_GIVEN INSTRUCTION_
Rewrite the lines of every item, replacing "scientific name" with "species" and keeping all else unchanged. Omit the pictures from your answer.

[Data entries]
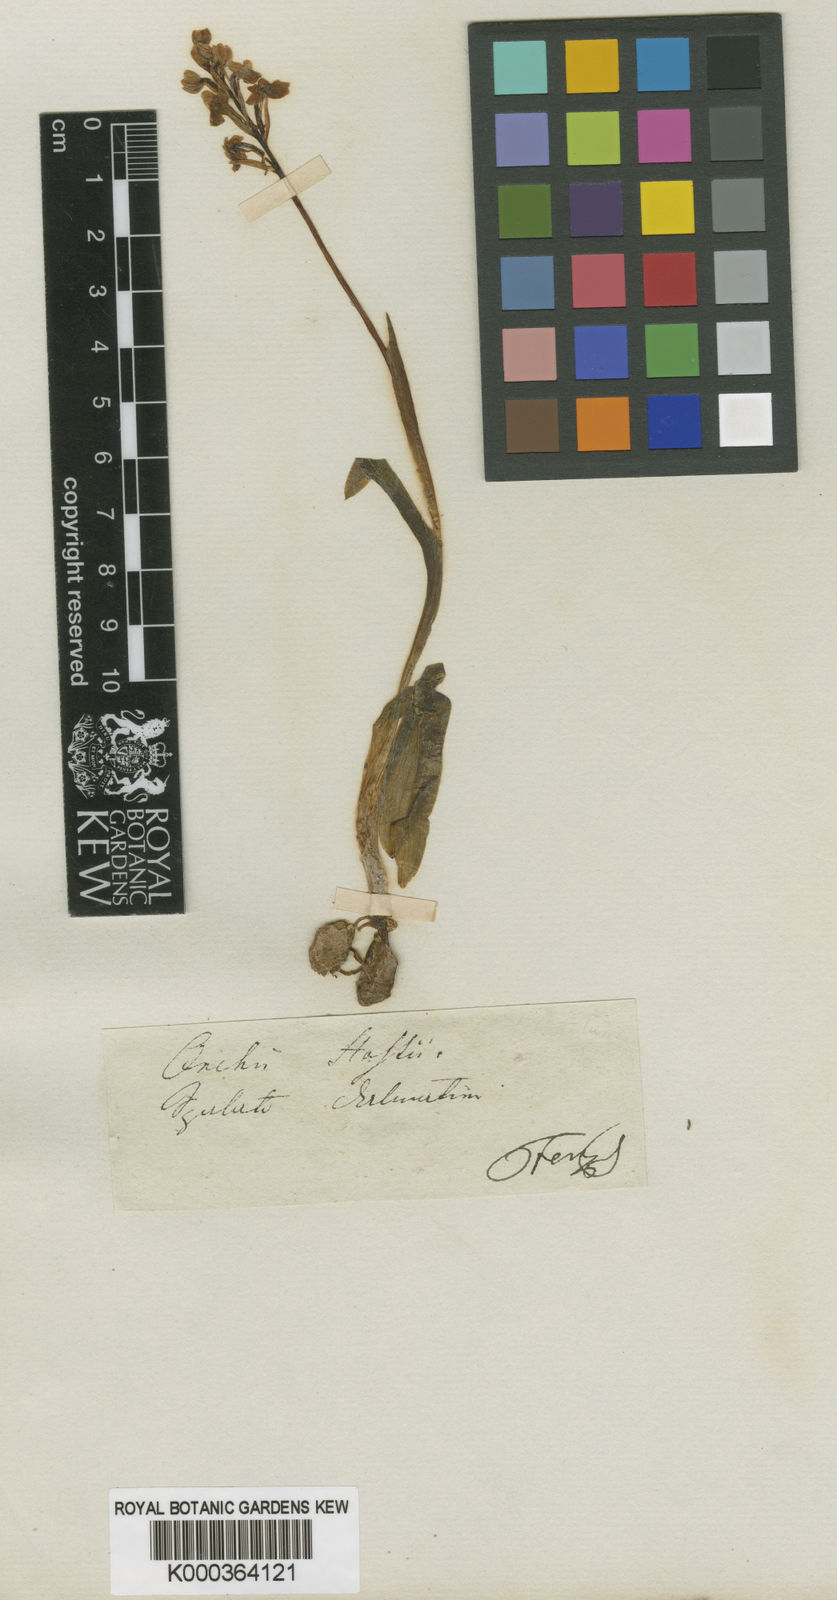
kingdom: Plantae
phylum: Tracheophyta
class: Liliopsida
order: Asparagales
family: Orchidaceae
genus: Orchis
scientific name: Orchis quadripunctata
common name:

_OUTPUT OF THE TASK_
kingdom: Plantae
phylum: Tracheophyta
class: Liliopsida
order: Asparagales
family: Orchidaceae
genus: Orchis
species: Orchis quadripunctata
common name:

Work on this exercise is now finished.